Geoffrey Corn, the Gary A. Kuiper Distinguished Professor of National Security Law at STCL Houston and retired U.S. Army JAG officer, explained the Camp Logan history leading to this work.

“On Aug. 23, 1917, members of the 3rd Battalion, 24th Infantry Regiment — an all-African American Army unit with a distinguished history of combat service (often called the Buffalo Soldiers) — marched out of its encampment in Houston to confront what it believed was a white mob setting upon the soldiers,” Corn noted at the event.

The incident, which resulted in the deaths of 11 locals and six soldiers, was the culmination of weeks of racially charged confrontations between members of the unit and the local Houston police.

“The actual violence that night lasted approximately three hours, but the implications of the unjust convictions and punishments that occurred afterward have lasted a century,” Corn said. “These soldiers – regardless of the circumstances of the violence that occurred – did not receive due process and had no opportunity to appeal. The justice system failed them.”
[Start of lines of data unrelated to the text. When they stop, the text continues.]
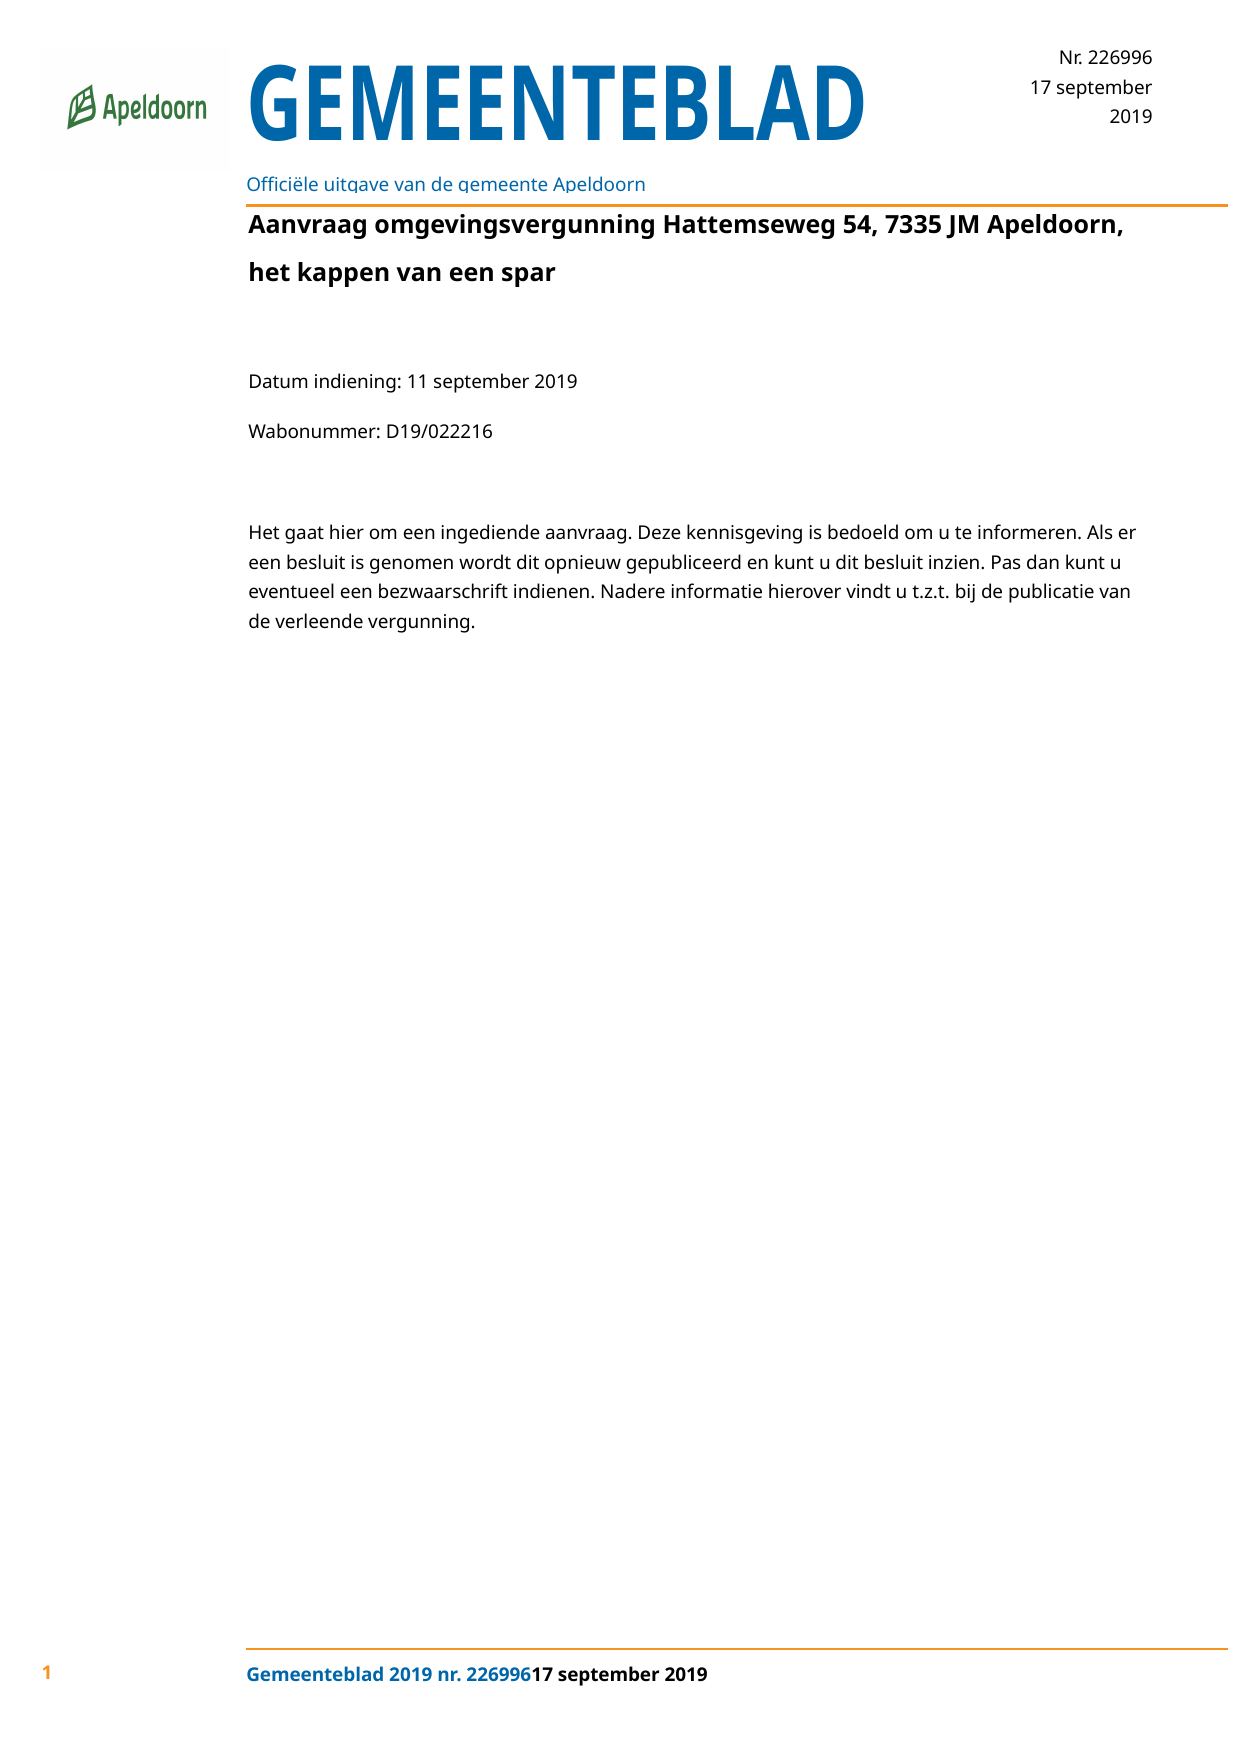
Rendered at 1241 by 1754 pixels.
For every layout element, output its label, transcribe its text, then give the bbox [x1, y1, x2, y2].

text Aanvraag omgevingsvergunning Hattemseweg 54, 7335 JM Apeldoorn, het kappen van een spar [248, 207, 1152, 288]
text Het gaat hier om een ingediende aanvraag. Deze kennisgeving is bedoeld om u te informeren. Als er een besluit is genomen wordt dit opnieuw gepubliceerd en kunt u dit besluit inzien. Pas dan kunt u eventueel een bezwaarschrift indienen. Nadere informatie hierover vindt u t.z.t. bij de publicatie van de verleende vergunning. [248, 519, 1152, 634]
picture [41, 47, 231, 172]
text Wabonummer: D19/022216 [248, 419, 1152, 444]
text Datum indiening: 11 september 2019 [248, 368, 1152, 394]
“The NAACP Houston Branch and South Texas South Texas College of Law Houston share a common priority: a focus on justice,” said Michael F. Barry, STCL Houston president and dean. “We also have a shared interest in ensuring an accurate historical narrative of the events that transpired at Camp Logan and the stories of the soldiers involved. Finally, we have a common interest in restoring the proper honor and respect for the Buffalo Soldiers stationed at Camp Logan – soldiers who were some of the bravest men in our nation.”
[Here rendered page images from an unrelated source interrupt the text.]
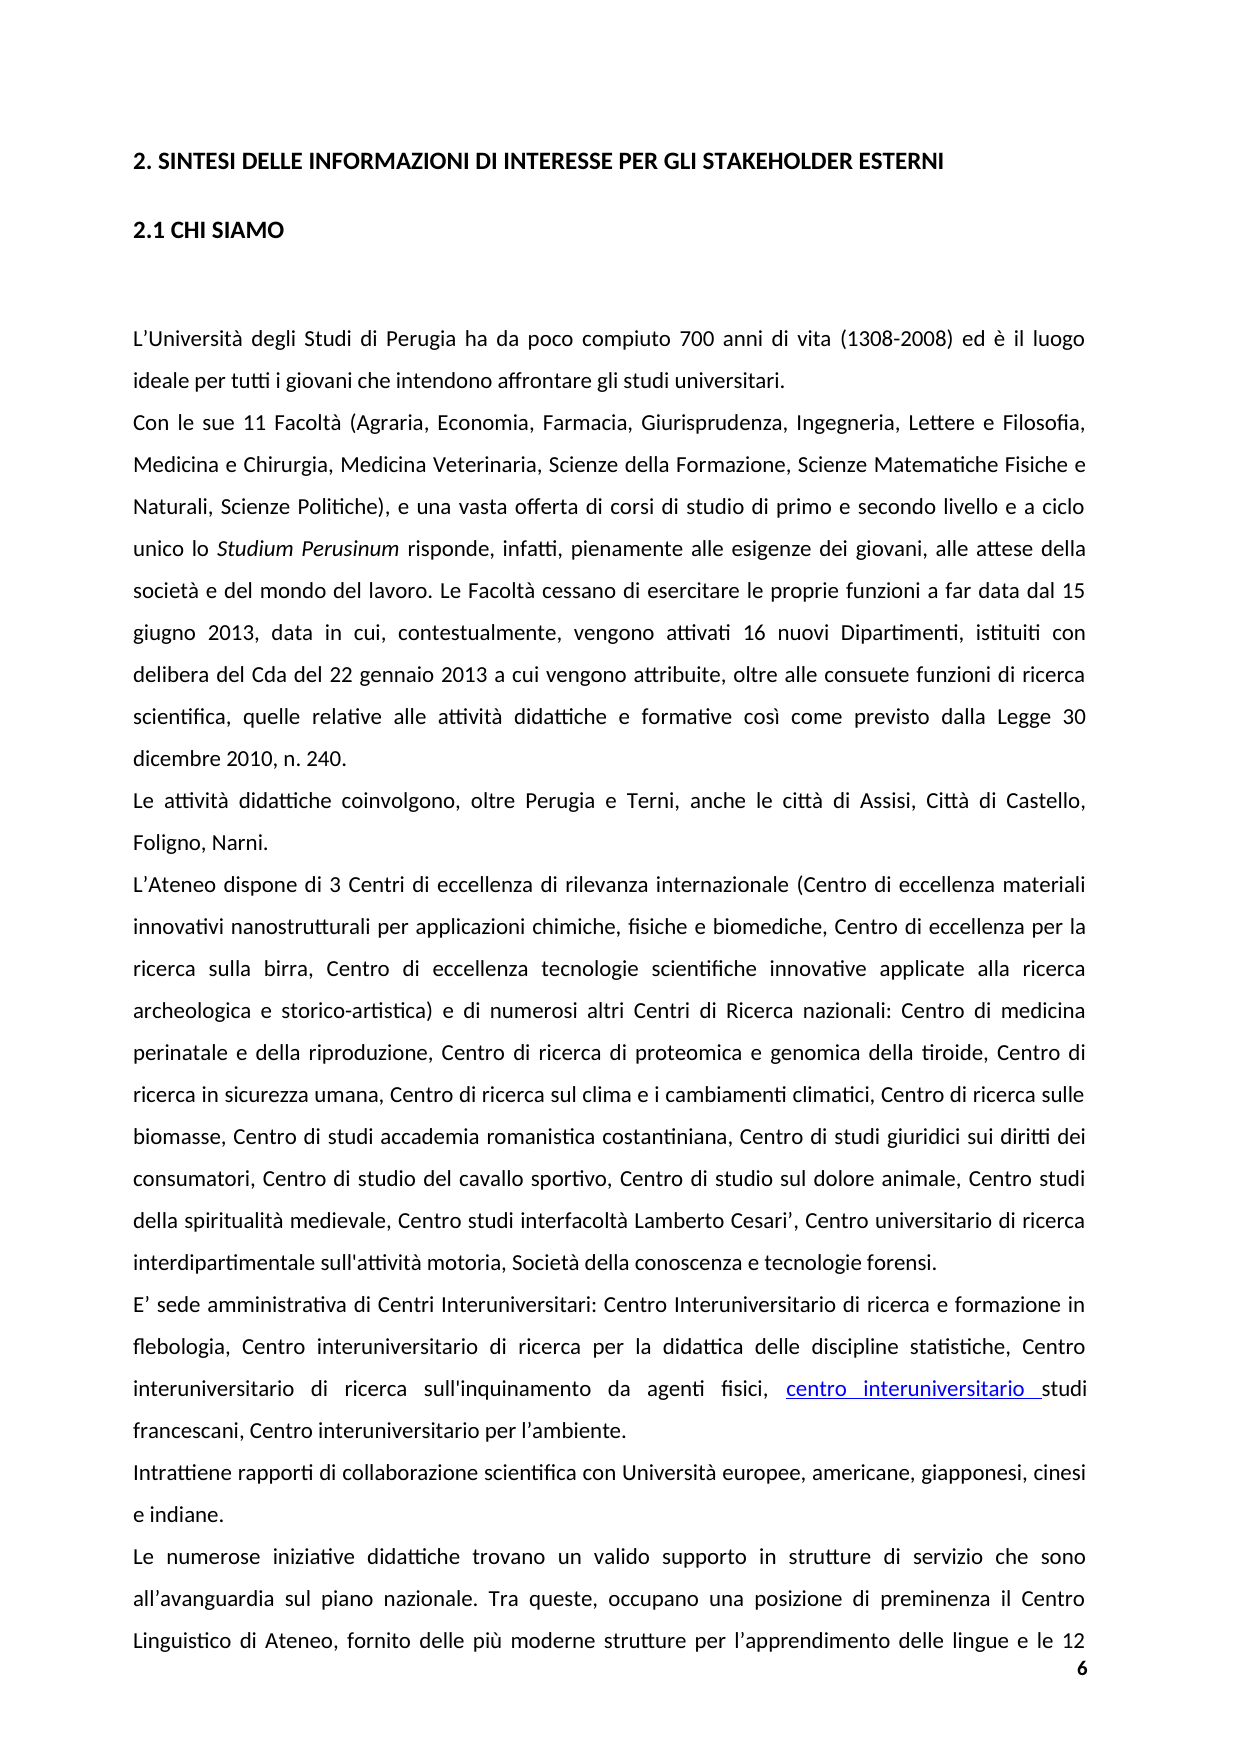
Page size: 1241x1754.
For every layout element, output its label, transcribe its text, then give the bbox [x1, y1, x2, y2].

text L’Università degli Studi di Perugia ha da poco compiuto 700 anni di vita (1308-2008) ed è il luogo ideale per tutti i giovani che intendono affrontare gli studi universitari. [133, 324, 1087, 394]
text E’ sede amministrativa di Centri Interuniversitari: Centro Interuniversitario di ricerca e formazione in flebologia, Centro interuniversitario di ricerca per la didattica delle discipline statistiche, Centro interuniversitario di ricerca sull'inquinamento da agenti fisici, centro interuniversitario studi francescani, Centro interuniversitario per l’ambiente. [133, 1290, 1087, 1444]
text Le attività didattiche coinvolgono, oltre Perugia e Terni, anche le città di Assisi, Città di Castello, Foligno, Narni. [133, 786, 1087, 856]
text Le numerose iniziative didattiche trovano un valido supporto in strutture di servizio che sono all’avanguardia sul piano nazionale. Tra queste, occupano una posizione di preminenza il Centro Linguistico di Ateneo, fornito delle più moderne strutture per l’apprendimento delle lingue e le 12 [133, 1542, 1087, 1654]
text 2.1 CHI SIAMO [133, 214, 1062, 244]
text L’Ateneo dispone di 3 Centri di eccellenza di rilevanza internazionale (Centro di eccellenza materiali innovativi nanostrutturali per applicazioni chimiche, fisiche e biomediche, Centro di eccellenza per la ricerca sulla birra, Centro di eccellenza tecnologie scientifiche innovative applicate alla ricerca archeologica e storico-artistica) e di numerosi altri Centri di Ricerca nazionali: Centro di medicina perinatale e della riproduzione, Centro di ricerca di proteomica e genomica della tiroide, Centro di ricerca in sicurezza umana, Centro di ricerca sul clima e i cambiamenti climatici, Centro di ricerca sulle biomasse, Centro di studi accademia romanistica costantiniana, Centro di studi giuridici sui diritti dei consumatori, Centro di studio del cavallo sportivo, Centro di studio sul dolore animale, Centro studi della spiritualità medievale, Centro studi interfacoltà Lamberto Cesari’, Centro universitario di ricerca interdipartimentale sull'attività motoria, Società della conoscenza e tecnologie forensi. [133, 870, 1087, 1276]
text 2. SINTESI DELLE INFORMAZIONI DI INTERESSE PER GLI STAKEHOLDER ESTERNI [133, 145, 1062, 176]
text Con le sue 11 Facoltà (Agraria, Economia, Farmacia, Giurisprudenza, Ingegneria, Lettere e Filosofia, Medicina e Chirurgia, Medicina Veterinaria, Scienze della Formazione, Scienze Matematiche Fisiche e Naturali, Scienze Politiche), e una vasta offerta di corsi di studio di primo e secondo livello e a ciclo unico lo Studium Perusinum risponde, infatti, pienamente alle esigenze dei giovani, alle attese della società e del mondo del lavoro. Le Facoltà cessano di esercitare le proprie funzioni a far data dal 15 giugno 2013, data in cui, contestualmente, vengono attivati 16 nuovi Dipartimenti, istituiti con delibera del Cda del 22 gennaio 2013 a cui vengono attribuite, oltre alle consuete funzioni di ricerca scientifica, quelle relative alle attività didattiche e formative così come previsto dalla Legge 30 dicembre 2010, n. 240. [133, 408, 1087, 772]
text Intrattiene rapporti di collaborazione scientifica con Università europee, americane, giapponesi, cinesi e indiane. [133, 1458, 1087, 1528]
Professor Angela Holder — great-niece of Cpl. Jesse Moore, one of the soldiers convicted and executed in 1917 — gave a personal perspective during the event. “These 24th Infantry Regiment soldiers are not just names in history. They are real people. They are my Aunt Lovie’s brother. My Uncle Jesse. They sacrificed for our country, and now they deserve clemency.”

Because of their shared commitment to equal justice under the law, the NAACP Houston Branch and STCL Houston will continue collaborating to fulfill the mission of obtaining clemency for these Camp Logan soldiers, Barry said.
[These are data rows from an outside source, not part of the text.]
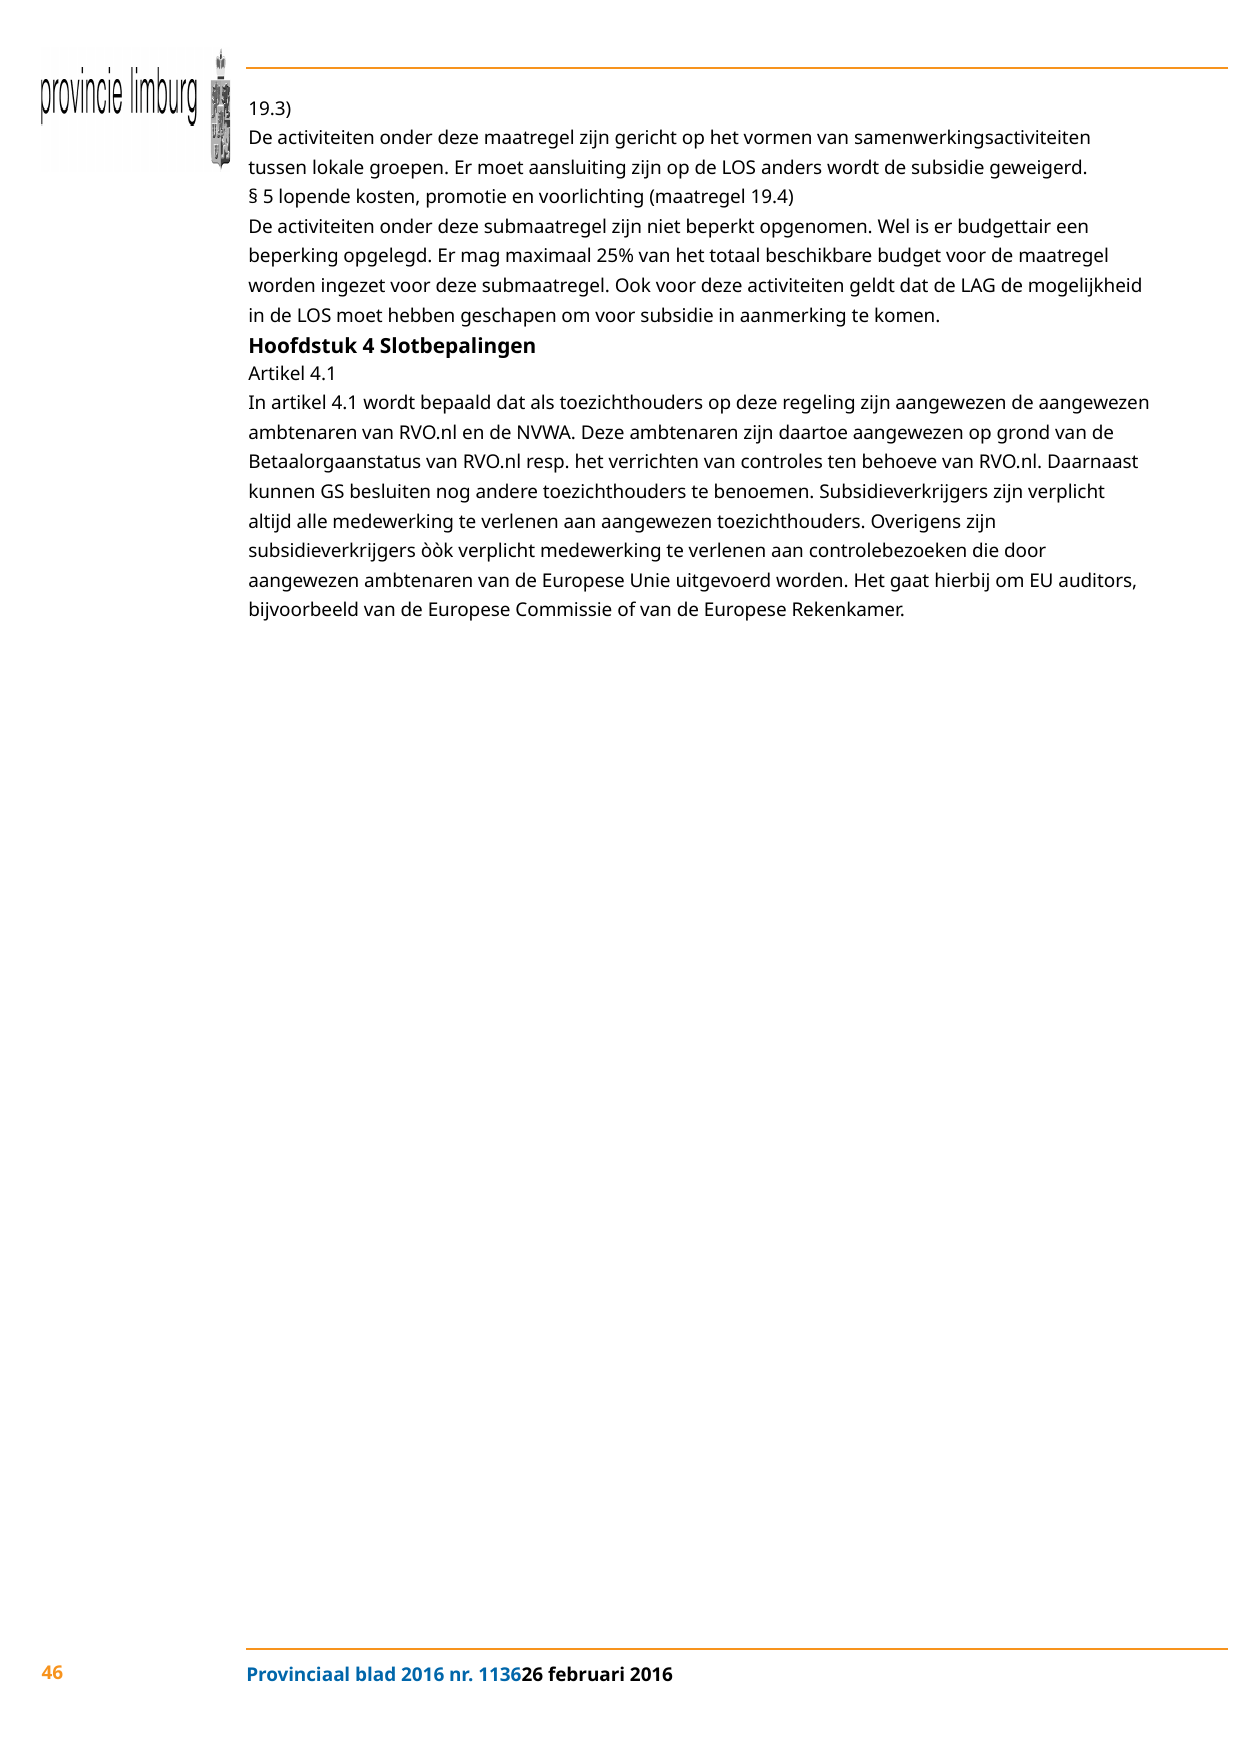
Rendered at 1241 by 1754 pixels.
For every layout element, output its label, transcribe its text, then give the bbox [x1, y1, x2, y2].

text In artikel 4.1 wordt bepaald dat als toezichthouders op deze regeling zijn aangewezen de aangewezen ambtenaren van RVO.nl en de NVWA. Deze ambtenaren zijn daartoe aangewezen op grond van de Betaalorgaanstatus van RVO.nl resp. het verrichten van controles ten behoeve van RVO.nl. Daarnaast kunnen GS besluiten nog andere toezichthouders te benoemen. Subsidieverkrijgers zijn verplicht altijd alle medewerking te verlenen aan aangewezen toezichthouders. Overigens zijn subsidieverkrijgers òòk verplicht medewerking te verlenen aan controlebezoeken die door aangewezen ambtenaren van de Europese Unie uitgevoerd worden. Het gaat hierbij om EU auditors, bijvoorbeeld van de Europese Commissie of van de Europese Rekenkamer. [248, 389, 1152, 622]
picture [41, 47, 231, 172]
text De activiteiten onder deze maatregel zijn gericht op het vormen van samenwerkingsactiviteiten tussen lokale groepen. Er moet aansluiting zijn op de LOS anders wordt de subsidie geweigerd. [248, 124, 1152, 180]
text 19.3) [248, 95, 1152, 121]
text Artikel 4.1 [248, 360, 1152, 386]
text § 5 lopende kosten, promotie en voorlichting (maatregel 19.4) [248, 183, 1152, 209]
text Hoofdstuk 4 Slotbepalingen [248, 331, 1152, 360]
text De activiteiten onder deze submaatregel zijn niet beperkt opgenomen. Wel is er budgettair een beperking opgelegd. Er mag maximaal 25% van het totaal beschikbare budget voor de maatregel worden ingezet voor deze submaatregel. Ook voor deze activiteiten geldt dat de LAG de mogelijkheid in de LOS moet hebben geschapen om voor subsidie in aanmerking te komen. [248, 213, 1152, 328]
In the years following the 1917 incident, the NAACP led an effort to draw attention to this rush to judgment, which led to pressure on President Wilson to intervene and demand legal review of the two courts-martial that followed the first trial of 63 soldiers (the largest criminal trial in U.S. history). This review, and the public outrage over the first trial, led President Wilson to commute a number of death sentences to life in prison.

However, clemency remains the goal. The NAACP Houston Branch led an effort, initiated on the 100th anniversary of the incident in 2017, to seek a pardon for the 13 soldiers sentenced to death in the first trial. Unfortunately, that effort stalled without a successful outcome.

Professor Corn was asked to provide advice to the NAACP group working on this effort, and he continues to be actively involved. Professor Dru Brenner-Beck — also a retired U.S. Army JAG officer who will join the STCL faculty this summer — has led an effort along with historian John Haymond to conduct a comprehensive review of the records related to this incident and these military trials, based on extensive historical records here at the law school and other records throughout the country.

South Texas librarians and law students working in the Actual Innocence Clinic have contributed substantially to this effort by providing important research and narratives of the many soldiers convicted in the trials.

“We and the NAACP Houston Branch are committed to the Camp Logan soldiers in part to restore their honor; in that sense, this effort is about the past, about righting a historic wrong,” Barry said. “But this effort benefits us all tomorrow, as well, helping ensure that the violations of due process of a century ago will never be repeated.”